Even though the freight rates are lower this year, they are still much higher than pre-pandemic levels. This, combined with the risk of lost revenue from late goods, reduced profits from clearance sales, or incurring storage until the next festive period, is too much for some businesses right now.
Therefore, many are looking for alternative sources to China. However, costs and availability still limit their options, so there will be less festive items on the shelves because of this.
Strikes in the UK
Major strike action has been taken across the UK logistics sector due to the cost-of-living crisis.
The ports of Felixstowe and Liverpool both went on strike at the same time recently, which devastated UK trade as these ports manage approximately 12,000 TEU (twenty-foot equivalent unit) per day between them. There could be further strike action in future as the Unite Union (who represent most of the port workers) have not yet secured their pay increase targets.
Additionally, rail unions across the UK have been intermittently striking since early summer. Although this is mostly on behalf of passenger rail workers, freight services have also been disrupted due to the lack of safety-critical personnel on shared lines.
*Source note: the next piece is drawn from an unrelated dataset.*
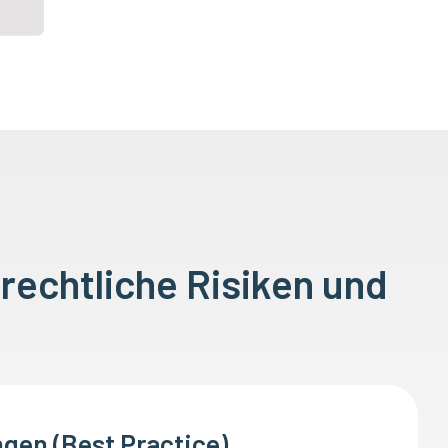
 rechtliche Risiken und
gen (Best Practice)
The growing uncertainty of getting timely deliveries, if the goods even reach the UK on time, has meant that more importers are looking to European road haulage to avoid sea freight.
HGV driver shortage in Europe
The UK’s HGV driver shortage could be close to an end, with the ONS Quarterly Labour Force showing an increase from 271,000 in Q1 ’22 to 305,000 in Q2 ’22. This means that the UK is now exceeding the pre-pandemic driver level of 301,000.
However, Europe is still short by 10% of the required workforce, according to a report from the International Road Transport Union earlier this year. This equates to approximately 425,000 drivers that are needed to keep road supply chains running efficiently.
Since Brexit began in January 2021, customs clearance is required for all goods vehicles that travel between the UK and the EU. Originally, these clearances were not policed, and road shipments remained unobstructed for hauliers, although the additional admin became a deterrent for many.
When the Goods Vehicle Movement Service came into effect in January 2022, hauliers needed to be more involved. If the export and import clearance are not collected and declared to the GVMS system, then the vehicle will not be able to cross on the ferry. This takes time, especially when the goods require an additional clearance service – like foodstuffs or forestry products.
This added complication of delivering to and from the UK has meant that hauliers are more inclined to turn down UK-related work and fill the gaps across Europe so that their risk is reduced. Those that do deliver to the UK are attracting premium rates, which is a contributor to inflation in the UK.
The difficulty in acquiring goods, in particular foodstuffs, from Europe has meant fewer items in UK stores for some time now. The continued reduction in the European road transport workforce means that this will still be a problem for Christmas 2022, and that road freight cannot fill the gaps that are left by the uncertainty surrounding sea freight.